▶ _Your task_:
Copy out the full set of records. Keep every word the same.

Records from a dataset
⟨

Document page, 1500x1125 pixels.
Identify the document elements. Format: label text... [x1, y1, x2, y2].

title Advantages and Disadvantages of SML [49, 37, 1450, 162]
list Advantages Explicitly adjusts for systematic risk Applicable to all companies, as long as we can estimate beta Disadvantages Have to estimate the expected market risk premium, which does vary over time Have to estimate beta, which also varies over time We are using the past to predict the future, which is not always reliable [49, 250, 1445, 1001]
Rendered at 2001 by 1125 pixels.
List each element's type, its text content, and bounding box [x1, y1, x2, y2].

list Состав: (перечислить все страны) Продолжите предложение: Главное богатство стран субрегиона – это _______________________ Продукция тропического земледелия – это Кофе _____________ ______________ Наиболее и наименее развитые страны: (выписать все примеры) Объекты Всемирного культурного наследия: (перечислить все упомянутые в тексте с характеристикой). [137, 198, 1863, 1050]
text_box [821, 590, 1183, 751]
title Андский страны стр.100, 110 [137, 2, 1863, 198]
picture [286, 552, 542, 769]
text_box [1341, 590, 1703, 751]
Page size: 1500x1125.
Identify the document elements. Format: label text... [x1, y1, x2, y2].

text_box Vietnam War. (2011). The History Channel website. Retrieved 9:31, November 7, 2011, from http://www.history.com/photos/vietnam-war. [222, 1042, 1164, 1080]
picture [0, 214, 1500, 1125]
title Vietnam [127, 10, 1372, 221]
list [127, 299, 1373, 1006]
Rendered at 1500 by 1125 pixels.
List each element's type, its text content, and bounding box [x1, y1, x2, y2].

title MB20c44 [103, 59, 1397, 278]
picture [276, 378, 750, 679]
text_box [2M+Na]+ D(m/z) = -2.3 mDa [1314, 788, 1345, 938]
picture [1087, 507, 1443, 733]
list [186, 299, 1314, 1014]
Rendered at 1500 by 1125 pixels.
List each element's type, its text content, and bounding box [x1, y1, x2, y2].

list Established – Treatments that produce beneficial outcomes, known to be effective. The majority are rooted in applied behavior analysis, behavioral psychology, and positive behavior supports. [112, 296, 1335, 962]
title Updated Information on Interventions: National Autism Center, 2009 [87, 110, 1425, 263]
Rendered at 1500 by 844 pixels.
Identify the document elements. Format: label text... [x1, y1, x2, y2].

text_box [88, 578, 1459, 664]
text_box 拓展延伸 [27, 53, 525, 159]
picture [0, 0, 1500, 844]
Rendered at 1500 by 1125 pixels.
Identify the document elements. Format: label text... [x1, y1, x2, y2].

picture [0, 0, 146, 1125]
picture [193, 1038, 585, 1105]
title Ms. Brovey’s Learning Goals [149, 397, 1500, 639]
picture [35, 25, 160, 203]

⟩

▶ _Output for this task_:
Document page, 1500x1125 pixels.
Identify the document elements. Format: label text... [x1, y1, x2, y2].

title Advantages and Disadvantages of SML [49, 37, 1450, 162]
list Advantages Explicitly adjusts for systematic risk Applicable to all companies, as long as we can estimate beta Disadvantages Have to estimate the expected market risk premium, which does vary over time Have to estimate beta, which also varies over time We are using the past to predict the future, which is not always reliable [49, 250, 1445, 1001]
Rendered at 2001 by 1125 pixels.
List each element's type, its text content, and bounding box [x1, y1, x2, y2].

list Состав: (перечислить все страны) Продолжите предложение: Главное богатство стран субрегиона – это _______________________ Продукция тропического земледелия – это Кофе _____________ ______________ Наиболее и наименее развитые страны: (выписать все примеры) Объекты Всемирного культурного наследия: (перечислить все упомянутые в тексте с характеристикой). [137, 198, 1863, 1050]
text_box [821, 590, 1183, 751]
title Андский страны стр.100, 110 [137, 2, 1863, 198]
picture [286, 552, 542, 769]
text_box [1341, 590, 1703, 751]
Page size: 1500x1125.
Identify the document elements. Format: label text... [x1, y1, x2, y2].

text_box Vietnam War. (2011). The History Channel website. Retrieved 9:31, November 7, 2011, from http://www.history.com/photos/vietnam-war. [222, 1042, 1164, 1080]
picture [0, 214, 1500, 1125]
title Vietnam [127, 10, 1372, 221]
list [127, 299, 1373, 1006]
Rendered at 1500 by 1125 pixels.
List each element's type, its text content, and bounding box [x1, y1, x2, y2].

title MB20c44 [103, 59, 1397, 278]
picture [276, 378, 750, 679]
text_box [2M+Na]+ D(m/z) = -2.3 mDa [1314, 788, 1345, 938]
picture [1087, 507, 1443, 733]
list [186, 299, 1314, 1014]
Rendered at 1500 by 1125 pixels.
List each element's type, its text content, and bounding box [x1, y1, x2, y2].

list Established – Treatments that produce beneficial outcomes, known to be effective. The majority are rooted in applied behavior analysis, behavioral psychology, and positive behavior supports. [112, 296, 1335, 962]
title Updated Information on Interventions: National Autism Center, 2009 [87, 110, 1425, 263]
Rendered at 1500 by 844 pixels.
Identify the document elements. Format: label text... [x1, y1, x2, y2].

text_box [88, 578, 1459, 664]
text_box 拓展延伸 [27, 53, 525, 159]
picture [0, 0, 1500, 844]
Rendered at 1500 by 1125 pixels.
Identify the document elements. Format: label text... [x1, y1, x2, y2].

picture [0, 0, 146, 1125]
picture [193, 1038, 585, 1105]
title Ms. Brovey’s Learning Goals [149, 397, 1500, 639]
picture [35, 25, 160, 203]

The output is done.